About this exercise
Where a line of the data below has the string "company", copy that line.

Supplied entries
*** Begin section ***

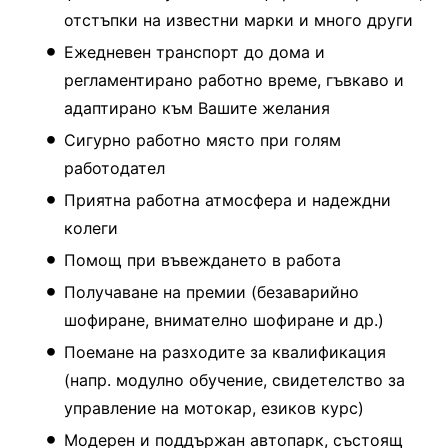
отстъпки на известни марки и много други
Ежедневен транспорт до дома и
регламентирано работно време, гъвкаво и
адаптирано към Вашите желания
Сигурно работно място при голям
работодател
Приятна работна атмосфера и надеждни
колеги
Помощ при въвеждането в работа
Получаване на премии (безаварийно
шофиране, внимателно шофиране и др.)
Поемане на разходите за квалификация
(напр. модулно обучение, свидетелство за
управление на мотокар, езиков курс)
Модерен и поддържан автопарк, състоящ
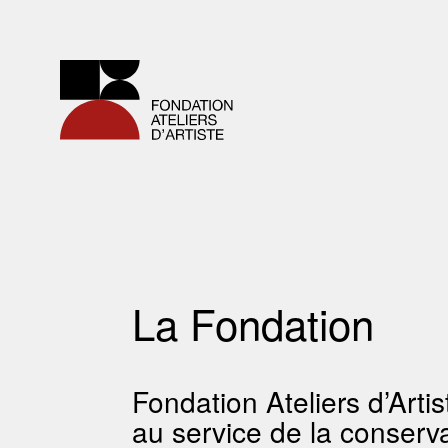
La Fondation
Fondation Ateliers d’Artis
au service de la conserva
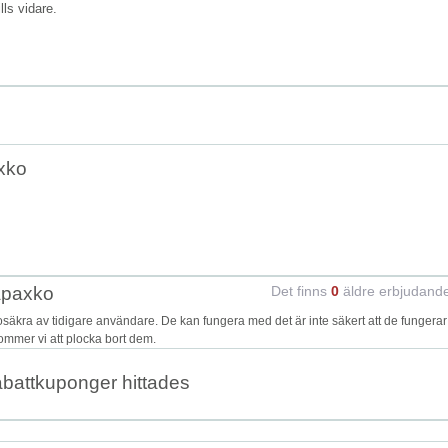
ills vidare.
xko
apaxko
Det finns
0
äldre erbjudand
kra av tidigare användare. De kan fungera med det är inte säkert att de fungerar
kommer vi att plocka bort dem.
abattkuponger hittades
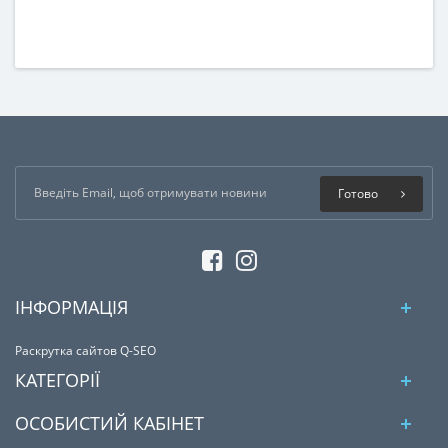
Готово
ІНФОРМАЦІЯ
Раскрутка сайтов Q-SEO
КАТЕГОРІЇ
ОСОБИСТИЙ КАБІНЕТ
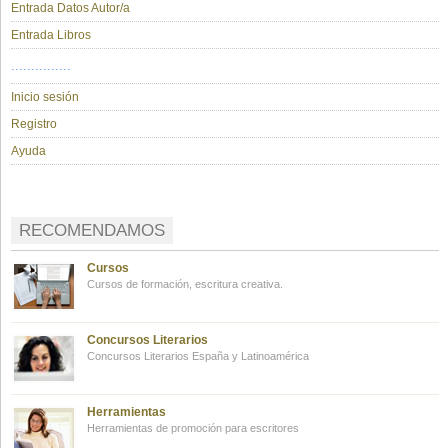
Entrada Datos Autor/a
Entrada Libros
...............
Inicio sesión
Registro
Ayuda
RECOMENDAMOS
Cursos
Cursos de formación, escritura creativa.
Concursos Literarios
Concursos Literarios España y Latinoamérica
Herramientas
Herramientas de promoción para escritores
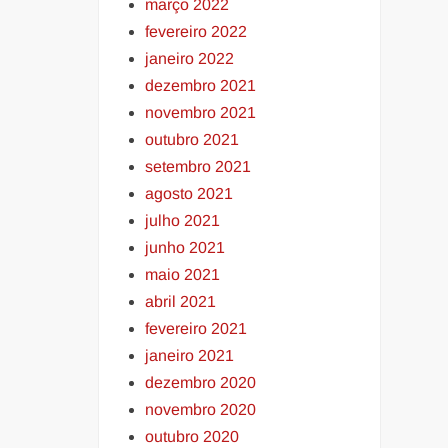
março 2022
fevereiro 2022
janeiro 2022
dezembro 2021
novembro 2021
outubro 2021
setembro 2021
agosto 2021
julho 2021
junho 2021
maio 2021
abril 2021
fevereiro 2021
janeiro 2021
dezembro 2020
novembro 2020
outubro 2020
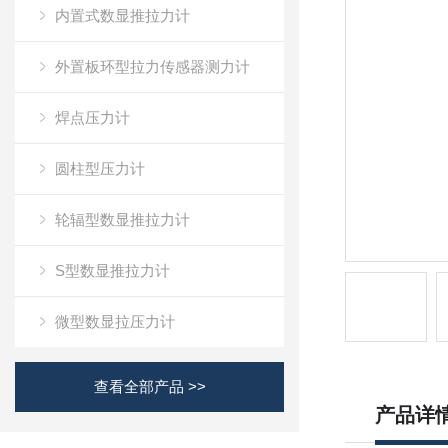
内置式数显推拉力计
外置板环型拉力传感器测力计
焊点压力计
圆柱型压力计
轮辐型数显推拉力计
S型数显推拉力计
微型数显拉压力计
查看全部产品 >>
产品详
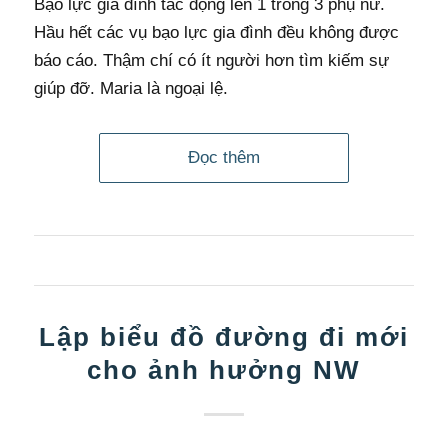
Bạo lực gia đình tác động lên 1 trong 3 phụ nữ.
Hầu hết các vụ bạo lực gia đình đều không được
báo cáo. Thậm chí có ít người hơn tìm kiếm sự
giúp đỡ. Maria là ngoại lệ.
Đọc thêm
Lập biểu đồ đường đi mới
cho ảnh hưởng NW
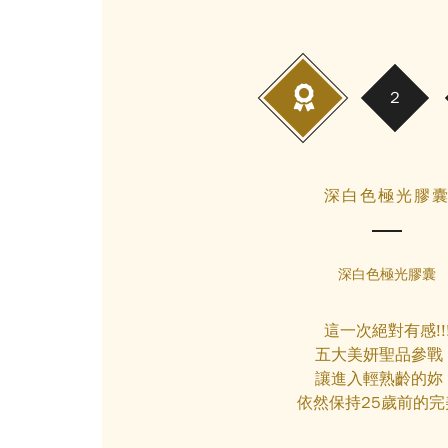
深白色極光膠
深白色極光膠囊
這一次絕對有感!!
五大美妍聖品參戰
讓進入輕熟齡的妳
依然保持25歲前的完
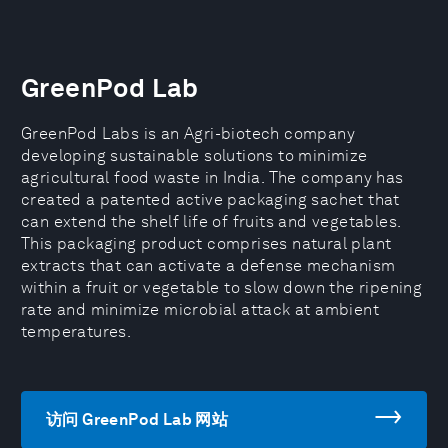
GreenPod Lab
GreenPod Labs is an Agri-biotech company
developing sustainable solutions to minimize
agricultural food waste in India. The company has
created a patented active packaging sachet that
can extend the shelf life of fruits and vegetables.
This packaging product comprises natural plant
extracts that can activate a defense mechanism
within a fruit or vegetable to slow down the ripening
rate and minimize microbial attack at ambient
temperatures.
访问 GreenPod Lab 网站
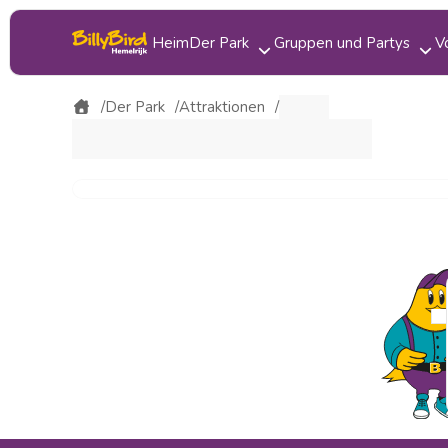
Heim
Der Park
Gruppen und Partys
V
Attraktionen
Kinderparty
Der Park
Attraktionen
Essen trinken
Klassenfahrt
Karte
Gruppenausflug
Bereiche
Betriebsausflug
Veranstaltungen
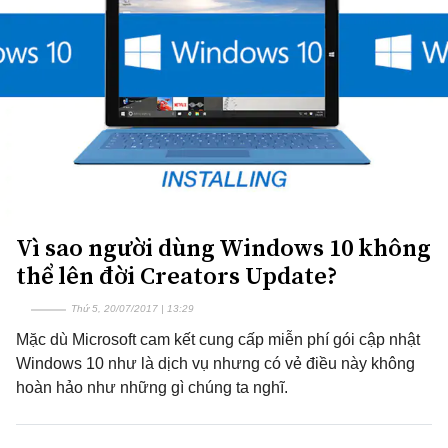
Vì sao người dùng Windows 10 không
thể lên đời Creators Update?
Thứ 5, 20/07/2017 | 13:29
Mặc dù Microsoft cam kết cung cấp miễn phí gói cập nhật
Windows 10 như là dịch vụ nhưng có vẻ điều này không
hoàn hảo như những gì chúng ta nghĩ.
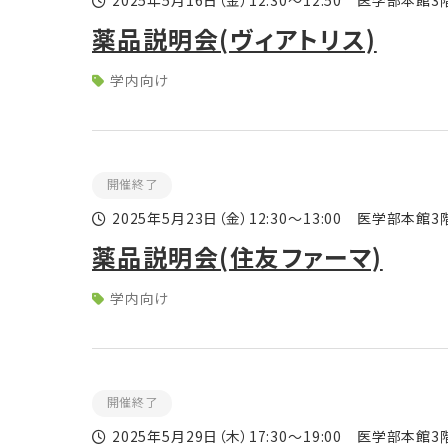
2025年5月16日
（金）
12:30～12:50 医学部本館
薬品説明会(ヴィアトリス)
学内向け
開催終了
2025年5月23日
（金）
12:30～13:00 医学部本館
薬品説明会(住友ファーマ)
学内向け
開催終了
2025年5月29日
（木）
17:30～19:00 医学部本館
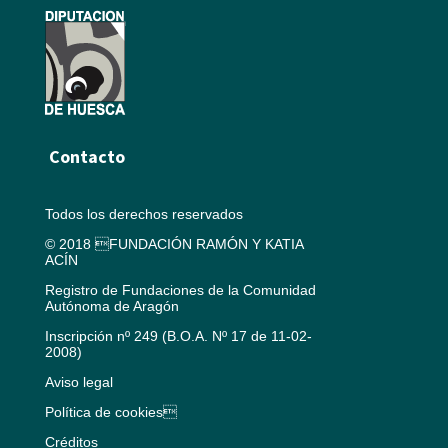
Contacto
Todos los derechos reservados
© 2018 FUNDACIÓN RAMÓN Y KATIA
ACÍN
Registro de Fundaciones de la Comunidad
Autónoma de Aragón
Inscripción nº 249 (B.O.A. Nº 17 de 11-02-
2008)
Aviso legal
Política de cookies
Créditos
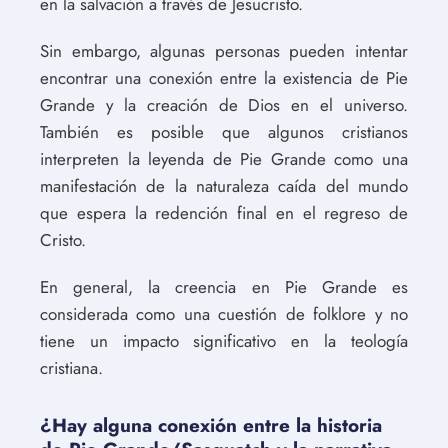
en la salvación a través de Jesucristo.
Sin embargo, algunas personas pueden intentar
encontrar una conexión entre la existencia de Pie
Grande y la creación de Dios en el universo.
También es posible que algunos cristianos
interpreten la leyenda de Pie Grande como una
manifestación de la naturaleza caída del mundo
que espera la redención final en el regreso de
Cristo.
En general, la creencia en Pie Grande es
considerada como una cuestión de folklore y no
tiene un impacto significativo en la teología
cristiana.
¿Hay alguna conexión entre la historia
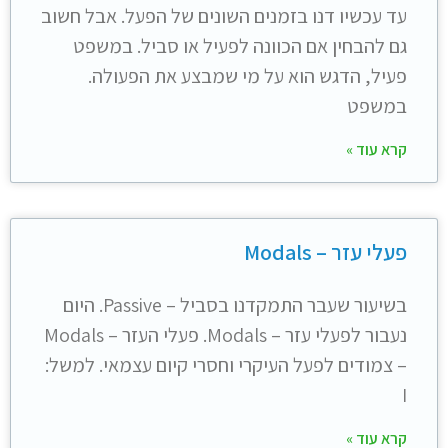
עד עכשיו דנו בזמנים השונים של הפעל. אבל חשוב
גם להבחין אם הכוונה לפעיל או סביל. במשפט
פעיל, הדגש הוא על מי שמבצע את הפעולה.
במשפט
קרא עוד »
פעלי עזר – Modals
בשיעור שעבר התמקדנו בסביל – Passive. היום
נעבור לפעלי עזר – Modals. פעלי העזר – Modals
– צמודים לפעל העיקרי וחסרי קיום עצמאי. למשל:
I
קרא עוד »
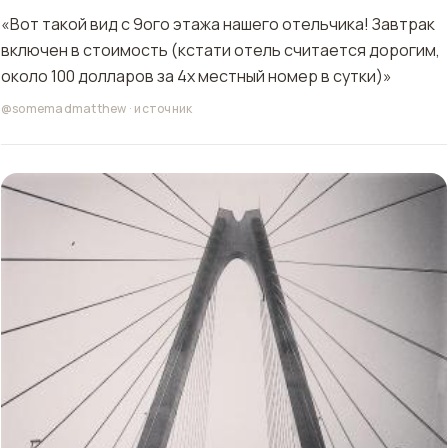
«Вот такой вид с 9ого этажа нашего отельчика! Завтрак
включен в стоимость (кстати отель считается дорогим,
около 100 долларов за 4х местный номер в сутки)»
@somemadmatthew
·
источник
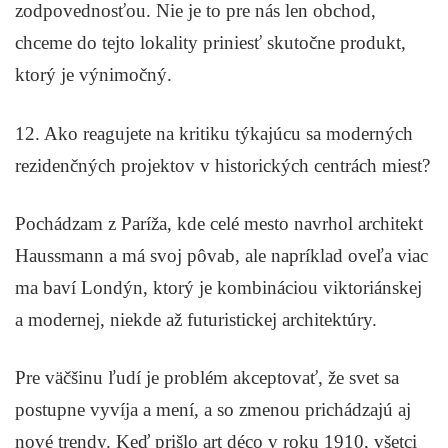
zodpovednosťou. Nie je to pre nás len obchod,
chceme do tejto lokality priniesť skutočne produkt,
ktorý je výnimočný.
12. Ako reagujete na kritiku týkajúcu sa moderných
rezidenčných projektov v historických centrách miest?
Pochádzam z Paríža, kde celé mesto navrhol architekt
Haussmann a má svoj pôvab, ale napríklad oveľa viac
ma baví Londýn, ktorý je kombináciou viktoriánskej
a modernej, niekde až futuristickej architektúry.
Pre väčšinu ľudí je problém akceptovať, že svet sa
postupne vyvíja a mení, a so zmenou prichádzajú aj
nové trendy. Keď prišlo art déco v roku 1910, všetci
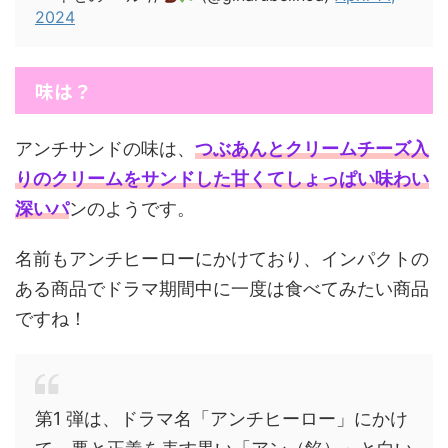
2024
味は？
アンチサンドの味は、
つぶあんとクリームチーズ入
りのクリームをサンドした甘くてしょっぱい味わい
深いパ
ンのようです。
名前もアンチヒーローにかけており、インパクトの
ある商品でドラマ期間中に一度は食べてみたい商品
ですね！
第1 弾は、ドラマ名「アンチヒーロー」にかけ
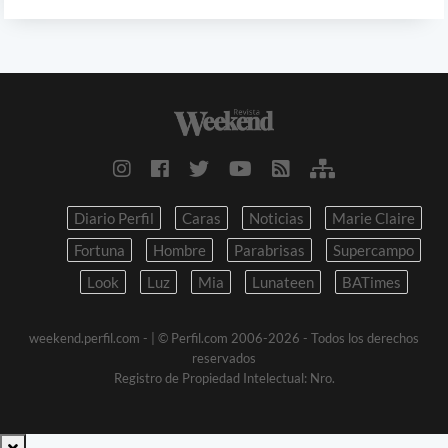
Diario Perfil
Caras
Noticias
Marie Claire
Fortuna
Hombre
Parabrisas
Supercampo
Look
Luz
Mia
Lunateen
BATimes
weekend.perfil.com -
| © Perfil.com 2006-2026 - Todos los derechos
reservados
Registro de Propiedad Intelectual: Nro.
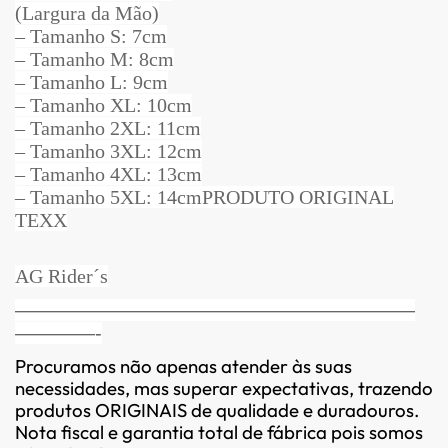
(Largura da Mão)
– Tamanho S: 7cm
– Tamanho M: 8cm
– Tamanho L: 9cm
– Tamanho XL: 10cm
– Tamanho 2XL: 11cm
– Tamanho 3XL: 12cm
– Tamanho 4XL: 13cm
– Tamanho 5XL: 14cm
PRODUTO ORIGINAL
TEXX
AG Rider´s
————————————————————
————-
Procuramos não apenas atender às suas
necessidades, mas superar expectativas, trazendo
produtos ORIGINAIS de qualidade e duradouros.
Nota fiscal e garantia total de fábrica pois somos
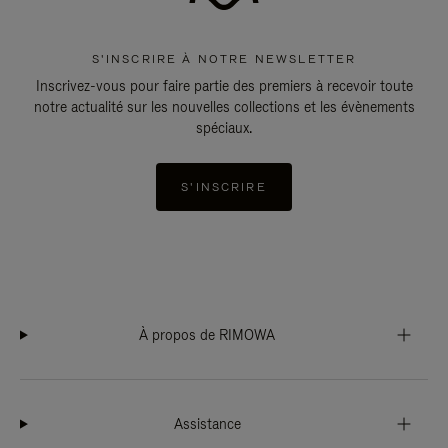
S'INSCRIRE À NOTRE NEWSLETTER
Inscrivez-vous pour faire partie des premiers à recevoir toute
notre actualité sur les nouvelles collections et les évènements
spéciaux.
S'INSCRIRE
À propos de RIMOWA
Assistance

*** End section ***

Exercise answer
GreenPod Labs is an Agri-biotech company
agricultural food waste in India. The company has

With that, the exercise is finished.